The material, technically known as hexagonal boron nitride, features better transparency than its sister, graphene, is chemically inert, or non-reactive, and atomically smooth. It also features high mechanical strength and thermal conductivity. Unlike graphene, however, it is an insulator instead of a conductor of electricity, making it useful as a substrate and the foundation for the electronics in cell phones, laptops, tablets and many other devices.
“Imagine batteries, capacitors, solar cells, video screens and fuel cells as thin as a piece of paper,” said ORNL’s Yijing Stehle, postdoctoral associate and lead author of a paper published in Chemistry of Materials. She and colleagues are also working on a graphene hexagonal boron 2-D capacitor and fuel cell prototype that are not only “super thin” but also transparent.
With their recipe for white graphene, ORNL researchers hope to unleash the full potential of graphene, which has not delivered performance consistent with its theoretical value. With white graphene as a substrate, researchers believe they can help solve the problem while further reducing the thickness and increasing the flexibility of electronic devices.
While graphene, which is stronger and stiffer than carbon fiber, is a promising material for data transfer devices, graphene on a white graphene substrate features several thousand times higher electron mobility than graphene on other substrates. That feature could enable data transfers that are much faster than what is available today. “Imagine your message being sent thousands of times faster,” Stehle said.

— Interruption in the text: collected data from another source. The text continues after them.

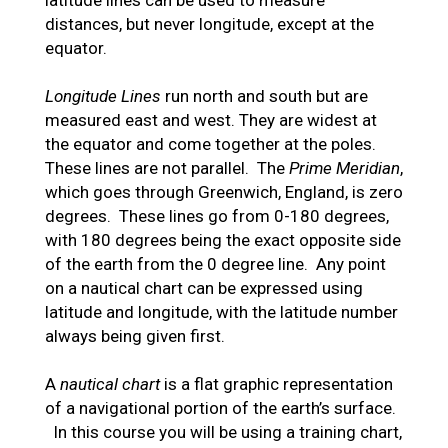
latitude lines can be used to measure
distances, but never longitude, except at the
equator.
Longitude Lines
run north and south but are
measured east and west. They are widest at
the equator and come together at the poles.
These lines are not parallel. The
Prime Meridian
,
which goes through Greenwich, England, is zero
degrees. These lines go from 0-180 degrees,
with 180 degrees being the exact opposite side
of the earth from the 0 degree line. Any point
on a nautical chart can be expressed using
latitude and longitude, with the latitude number
always being given first.
A
nautical chart
is a flat graphic representation
of a navigational portion of the earth’s surface.
In this course you will be using a training chart,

Stehle noted that this work is especially significant because it takes the material beyond theory. A recent theoretical study (http://news.rice.edu/2015/07/15/white-graphene-structures-can-take-the-heat/) led by Rice University, for instance, proposed the use of white graphene to cool electronics. Stehle and colleagues have made high-quality layers of hexagonal boron nitride they believe can be cost-effectively scaled up to large production volumes.